We, older and younger people, need to let go of our need for societal recognition. We have to begin to recognize our self and the self next to us, in front of us, behind us, around us. We older adults need to impart the folly of trying to follow society, trying to lead society in its quest for vapidness, how having all the money and power in the world doesn’t lead to inner joy and happiness, rather it leads to paranoia and fear, that it could go away in a moment, it leads to authoritarianism and the worship of conspiracies, etc.

We, older adults, have an obligation to impart the knowledge we have gained through the myriad of failures and successes, lost connections and the ones made, through paying attention to our inner life and intuition.

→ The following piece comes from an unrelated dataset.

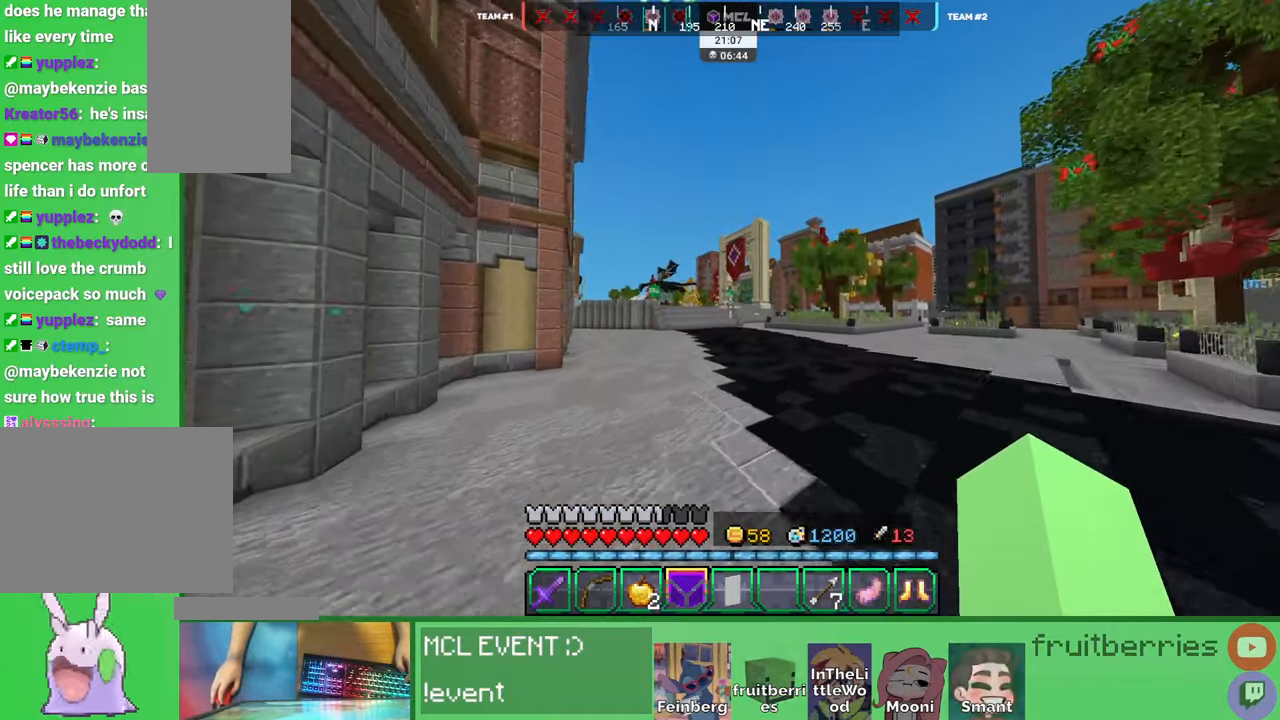
{"keys": ["d", "space", "w"], "mouse": [], "events": [[66, "space", "up"], [183, "space", "down"]]}
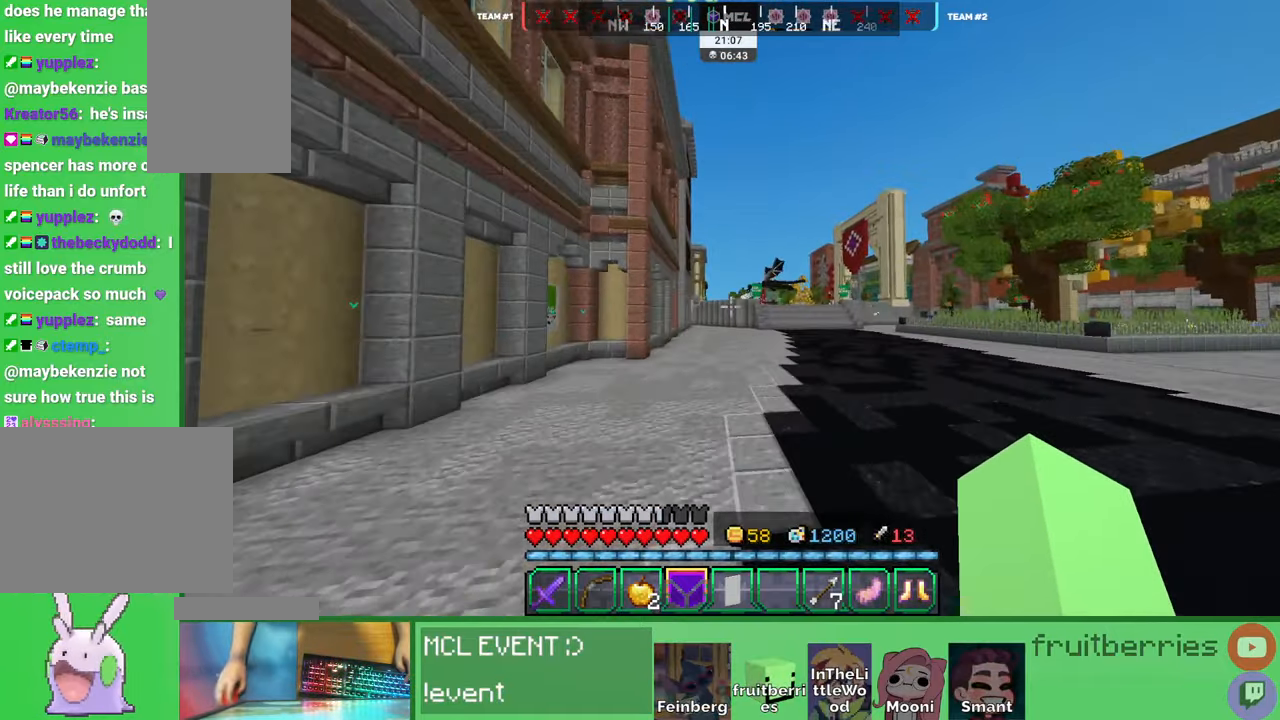
{"keys": ["d", "q", "space", "w"], "mouse": [], "events": [[66, "space", "up"], [266, "space", "down"], [483, "q", "down"]]}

We are being called upon to demonstrate to ourselves and to the next generations that we are not just “Tik-Tok Grannies”, we are people who are still wrestling with the issues of how to live well, we are still wrestling with how to find an inner acceptance of life at our age, we are still seeking to be relevant not for egotistical reasons but for service reasons. Our being needed is not about what we can do, rather it is about what we can give. Because we did not know this earlier in life, we have to, are compelled to offer this truth, this way of being to the next generations so they don’t waste as much time as we did to find this out.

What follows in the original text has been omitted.